** Opening Recorded data block **

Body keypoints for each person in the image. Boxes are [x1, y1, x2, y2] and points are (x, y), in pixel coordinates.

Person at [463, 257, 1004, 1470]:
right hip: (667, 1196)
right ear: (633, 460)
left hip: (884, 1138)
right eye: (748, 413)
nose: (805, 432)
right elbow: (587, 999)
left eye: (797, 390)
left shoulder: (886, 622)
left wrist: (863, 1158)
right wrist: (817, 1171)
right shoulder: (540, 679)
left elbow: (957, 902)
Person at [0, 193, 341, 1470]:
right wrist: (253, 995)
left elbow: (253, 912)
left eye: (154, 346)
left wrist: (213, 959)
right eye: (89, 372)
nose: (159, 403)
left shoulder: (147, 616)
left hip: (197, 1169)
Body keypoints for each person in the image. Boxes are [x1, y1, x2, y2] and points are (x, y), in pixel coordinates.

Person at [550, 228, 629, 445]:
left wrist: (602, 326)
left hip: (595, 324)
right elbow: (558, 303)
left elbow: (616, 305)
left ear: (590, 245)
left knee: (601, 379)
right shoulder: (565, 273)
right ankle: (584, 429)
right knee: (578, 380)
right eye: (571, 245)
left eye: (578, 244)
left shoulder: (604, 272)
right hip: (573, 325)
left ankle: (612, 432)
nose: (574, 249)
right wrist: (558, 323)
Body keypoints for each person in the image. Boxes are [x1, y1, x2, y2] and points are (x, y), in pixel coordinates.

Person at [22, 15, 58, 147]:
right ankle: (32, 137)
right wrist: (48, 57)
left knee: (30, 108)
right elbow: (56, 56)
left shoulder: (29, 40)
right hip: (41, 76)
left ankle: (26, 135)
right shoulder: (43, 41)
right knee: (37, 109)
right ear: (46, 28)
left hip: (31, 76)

** Closing Recorded data block **

Exercise objective:
Retype the lines above without alteration. The first is the one containing "left shoulder: (604, 272)", and the last is the final line of the data.

Result below:
left shoulder: (604, 272)
right hip: (573, 325)
left ankle: (612, 432)
nose: (574, 249)
right wrist: (558, 323)
Body keypoints for each person in the image. Boxes are [x1, y1, x2, y2] and points are (x, y), in pixel coordinates.

Person at [22, 15, 58, 147]:
right ankle: (32, 137)
right wrist: (48, 57)
left knee: (30, 108)
right elbow: (56, 56)
left shoulder: (29, 40)
right hip: (41, 76)
left ankle: (26, 135)
right shoulder: (43, 41)
right knee: (37, 109)
right ear: (46, 28)
left hip: (31, 76)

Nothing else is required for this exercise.